> _Exercise brief_:
Could you output each line below exactly as it appears, excluding any pictures?

---

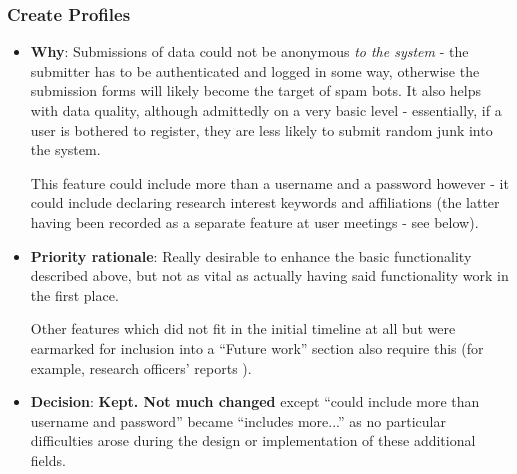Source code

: \subsubsection{Create Profiles}
\begin{itemize}
 \item \textbf{Why}: Submissions of data could not be anonymous \emph{to the system} - the submitter has to be authenticated and logged in some way, otherwise the submission forms will likely become the target of spam bots. It also helps with data quality, although admittedly on a very basic level - essentially, if a user is bothered to register, they are less likely to submit random junk into the system.
 
 This feature could include more than a username and a password however - it could include declaring research interest keywords and affiliations (the latter having been recorded as a separate feature at user meetings - see below).
 \item \textbf{Priority rationale}: Really desirable to enhance the basic functionality described above, but not as vital as actually having said functionality work in the first place.
 
 Other features which did not fit in the initial timeline at all but were earmarked for inclusion into a ``Future work'' section also require this (for example, research officers' reports ).
 \item \textbf{Decision}: \textbf{Kept. Not much changed} except ``could include more than username and password'' became ``includes more...'' as no particular difficulties arose during the design or implementation of these additional fields.
\end{itemize}

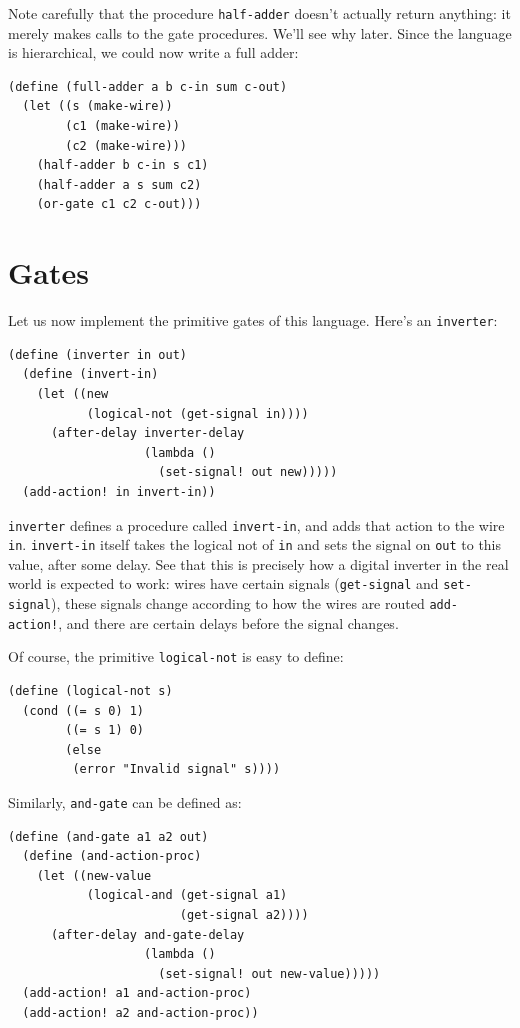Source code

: \documentclass[9pt]{report}
\begin{document}
Note carefully that the procedure \texttt{half-adder} doesn't actually
return anything: it merely makes calls to the gate procedures.
We'll see why later. Since the language is hierarchical, we could
now write a full adder:

\begin{verbatim}
(define (full-adder a b c-in sum c-out)
  (let ((s (make-wire))
        (c1 (make-wire))
        (c2 (make-wire)))
    (half-adder b c-in s c1)
    (half-adder a s sum c2)
    (or-gate c1 c2 c-out)))
\end{verbatim}

\section{Gates}
\label{sec:org9800e30}

Let us now implement the primitive gates of this language. Here's
an \texttt{inverter}:

\begin{verbatim}
(define (inverter in out)
  (define (invert-in)
    (let ((new
           (logical-not (get-signal in))))
      (after-delay inverter-delay
                   (lambda ()
                     (set-signal! out new)))))
  (add-action! in invert-in))
\end{verbatim}

\texttt{inverter} defines a procedure called \texttt{invert-in}, and adds that
action to the wire \texttt{in}. \texttt{invert-in} itself takes the logical not
of \texttt{in} and sets the signal on \texttt{out} to this value, after some
delay. See that this is precisely how a digital inverter in the
real world is expected to work: wires have certain signals
(\texttt{get-signal} and \texttt{set-signal}), these signals change according to
how the wires are routed \texttt{add-action!}, and there are certain
delays before the signal changes.

Of course, the primitive \texttt{logical-not} is easy to define:

\begin{verbatim}
(define (logical-not s)
  (cond ((= s 0) 1)
        ((= s 1) 0)
        (else
         (error "Invalid signal" s))))
\end{verbatim}

Similarly, \texttt{and-gate} can be defined as:

\begin{verbatim}
(define (and-gate a1 a2 out)
  (define (and-action-proc)
    (let ((new-value
           (logical-and (get-signal a1)
                        (get-signal a2))))
      (after-delay and-gate-delay
                   (lambda ()
                     (set-signal! out new-value)))))
  (add-action! a1 and-action-proc)
  (add-action! a2 and-action-proc))
\end{verbatim}
\end{document}
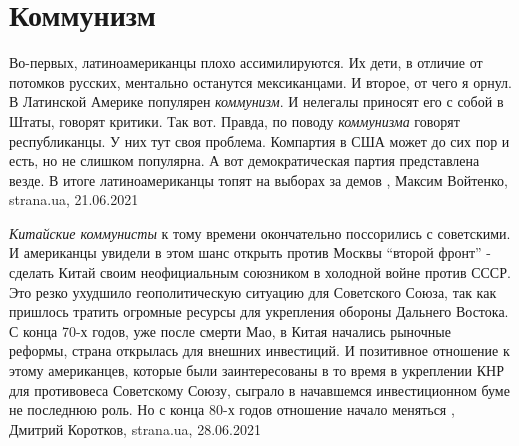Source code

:  
 
 
 
 
\chapter{Коммунизм}
\label{sec:slova.kommunizm}

Во-первых, латиноамериканцы плохо ассимилируются. Их дети, в отличие от
потомков русских, ментально останутся мексиканцами. И второе, от чего я орнул.
В Латинской Америке популярен \emph{коммунизм}. И нелегалы приносят его с собой
в Штаты, говорят критики. Так вот. Правда, по поводу \emph{коммунизма} говорят
республиканцы. У них тут своя проблема. Компартия в США может до сих пор и
есть, но не слишком популярна. А вот демократическая партия представлена везде.
В итоге латиноамериканцы топят на выборах за демов
, 
Максим Войтенко, strana.ua, 21.06.2021


\emph{Китайские коммунисты} к тому времени окончательно поссорились с советскими. И
американцы увидели в этом шанс открыть против Москвы \enquote{второй фронт} - сделать
Китай своим неофициальным союзником в холодной войне против СССР. Это резко
ухудшило геополитическую ситуацию для Советского Союза, так как пришлось
тратить огромные ресурсы для укрепления обороны Дальнего Востока.  С конца 70-х
годов, уже после смерти Мао, в Китая начались рыночные реформы, страна
открылась для внешних инвестиций. И позитивное отношение к этому американцев,
которые были заинтересованы в то время в укреплении КНР для противовеса
Советскому Союзу, сыграло в начавшемся инвестиционном буме не последнюю роль.
Но с конца 80-х годов отношение начало меняться
, 
Дмитрий Коротков, strana.ua, 28.06.2021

---

> _Worked solution_:
Source code

: \subsubsection{Create Profiles}
\begin{itemize}
 \item \textbf{Why}: Submissions of data could not be anonymous \emph{to the system} - the submitter has to be authenticated and logged in some way, otherwise the submission forms will likely become the target of spam bots. It also helps with data quality, although admittedly on a very basic level - essentially, if a user is bothered to register, they are less likely to submit random junk into the system.
 
 This feature could include more than a username and a password however - it could include declaring research interest keywords and affiliations (the latter having been recorded as a separate feature at user meetings - see below).
 \item \textbf{Priority rationale}: Really desirable to enhance the basic functionality described above, but not as vital as actually having said functionality work in the first place.
 
 Other features which did not fit in the initial timeline at all but were earmarked for inclusion into a ``Future work'' section also require this (for example, research officers' reports ).
 \item \textbf{Decision}: \textbf{Kept. Not much changed} except ``could include more than username and password'' became ``includes more...'' as no particular difficulties arose during the design or implementation of these additional fields.
\end{itemize}

Source code

: \documentclass[9pt]{report}
\begin{document}
Note carefully that the procedure \texttt{half-adder} doesn't actually
return anything: it merely makes calls to the gate procedures.
We'll see why later. Since the language is hierarchical, we could
now write a full adder:

\begin{verbatim}
(define (full-adder a b c-in sum c-out)
  (let ((s (make-wire))
        (c1 (make-wire))
        (c2 (make-wire)))
    (half-adder b c-in s c1)
    (half-adder a s sum c2)
    (or-gate c1 c2 c-out)))
\end{verbatim}

\section{Gates}
\label{sec:org9800e30}

Let us now implement the primitive gates of this language. Here's
an \texttt{inverter}:

\begin{verbatim}
(define (inverter in out)
  (define (invert-in)
    (let ((new
           (logical-not (get-signal in))))
      (after-delay inverter-delay
                   (lambda ()
                     (set-signal! out new)))))
  (add-action! in invert-in))
\end{verbatim}

\texttt{inverter} defines a procedure called \texttt{invert-in}, and adds that
action to the wire \texttt{in}. \texttt{invert-in} itself takes the logical not
of \texttt{in} and sets the signal on \texttt{out} to this value, after some
delay. See that this is precisely how a digital inverter in the
real world is expected to work: wires have certain signals
(\texttt{get-signal} and \texttt{set-signal}), these signals change according to
how the wires are routed \texttt{add-action!}, and there are certain
delays before the signal changes.

Of course, the primitive \texttt{logical-not} is easy to define:

\begin{verbatim}
(define (logical-not s)
  (cond ((= s 0) 1)
        ((= s 1) 0)
        (else
         (error "Invalid signal" s))))
\end{verbatim}

Similarly, \texttt{and-gate} can be defined as:

\begin{verbatim}
(define (and-gate a1 a2 out)
  (define (and-action-proc)
    (let ((new-value
           (logical-and (get-signal a1)
                        (get-signal a2))))
      (after-delay and-gate-delay
                   (lambda ()
                     (set-signal! out new-value)))))
  (add-action! a1 and-action-proc)
  (add-action! a2 and-action-proc))
\end{verbatim}
\end{document}
Source code

:  
 
 
 
 
\chapter{Коммунизм}
\label{sec:slova.kommunizm}

Во-первых, латиноамериканцы плохо ассимилируются. Их дети, в отличие от
потомков русских, ментально останутся мексиканцами. И второе, от чего я орнул.
В Латинской Америке популярен \emph{коммунизм}. И нелегалы приносят его с собой
в Штаты, говорят критики. Так вот. Правда, по поводу \emph{коммунизма} говорят
республиканцы. У них тут своя проблема. Компартия в США может до сих пор и
есть, но не слишком популярна. А вот демократическая партия представлена везде.
В итоге латиноамериканцы топят на выборах за демов
, 
Максим Войтенко, strana.ua, 21.06.2021


\emph{Китайские коммунисты} к тому времени окончательно поссорились с советскими. И
американцы увидели в этом шанс открыть против Москвы \enquote{второй фронт} - сделать
Китай своим неофициальным союзником в холодной войне против СССР. Это резко
ухудшило геополитическую ситуацию для Советского Союза, так как пришлось
тратить огромные ресурсы для укрепления обороны Дальнего Востока.  С конца 70-х
годов, уже после смерти Мао, в Китая начались рыночные реформы, страна
открылась для внешних инвестиций. И позитивное отношение к этому американцев,
которые были заинтересованы в то время в укреплении КНР для противовеса
Советскому Союзу, сыграло в начавшемся инвестиционном буме не последнюю роль.
Но с конца 80-х годов отношение начало меняться
, 
Дмитрий Коротков, strana.ua, 28.06.2021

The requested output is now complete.